Ebony G. Patterson (b. 1981 Kingston, Jamaica) received a BFA in painting at Edna Manley College, Kingston, Jamaica in 2004 before completing an MFA at Sam Fox College, Washington University in St. Louis, MO in 2006. She lives and works in Kingston, Jamaica and Chicago, IL, USA. Patterson’s expansive practice addresses visibility and invisibility, through explorations of class, race, gender, youth culture, pageantry and acts of violence in the context of “postcolonial” spaces. With the strong sensibility of a painter, Patterson works across multiple media, united by her consistent visual language and intention. Patterson’s major site- specific exhibition, …things come to thrive…in the shedding…in the molting…, was on view at The New York Botanical Garden through September 2023. In 2024, Patterson received the esteemed MacArthur Foundation Fellowship.
Kay WalkingStick (b. 1935 Syracuse, NY) is a citizen of the Cherokee Nation of Oklahoma, she has Cherokee/Anglo heritage. She received a BFA from Beaver College (now Arcadia University) Glenside, PA in 1959 and an MFA from the Pratt Institute, Brooklyn, NY in 1975. She lives and works in Pennsylvania.

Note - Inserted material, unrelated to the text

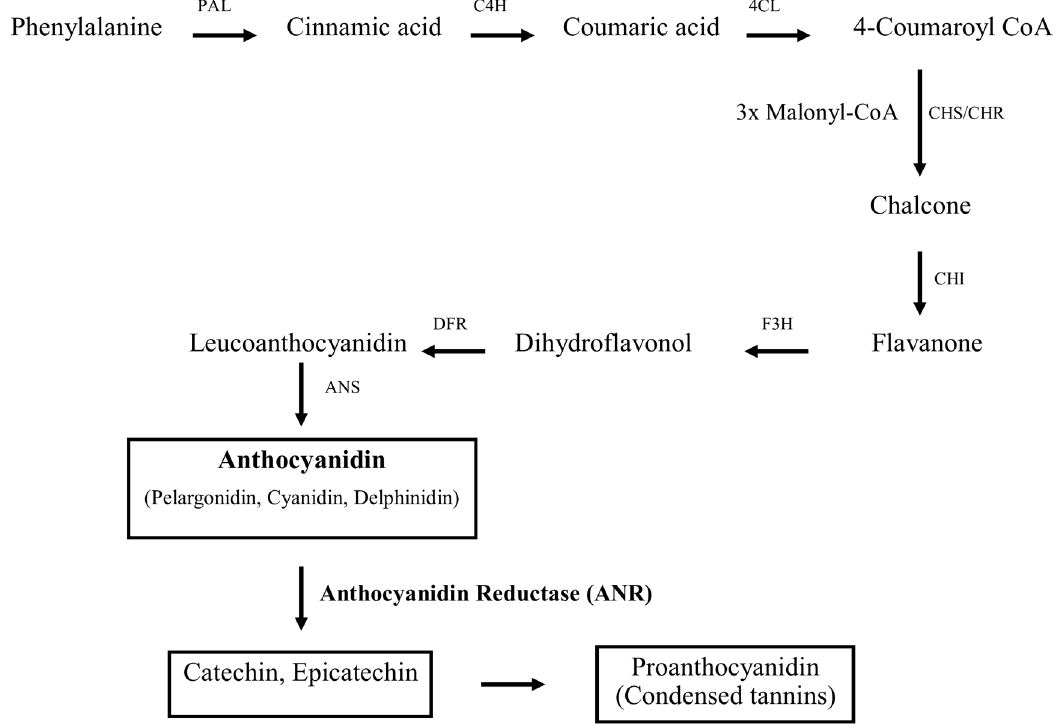
Figure 1. Scheme of the proanthocyanidin synthesis pathway.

Over a career spanning six decades, WalkingStick’s practice has focused on the American Landscape and its metaphorical significances to Native Americans and people across the world. WalkingStick draws on formal modernist painterly traditions as well as the Native American experience to create works that connect the immediacy of the physical world with the spiritual. In 2024, five major paintings by WalkingStick were included in the 60th International Art Exhibition of La Biennale di Venezia. Her solo exhibition, Kay WalkingStick / Hudson River School originated at the New York Historical (NY, USA) and toured to the Addison Gallery of American Art (MA, USA).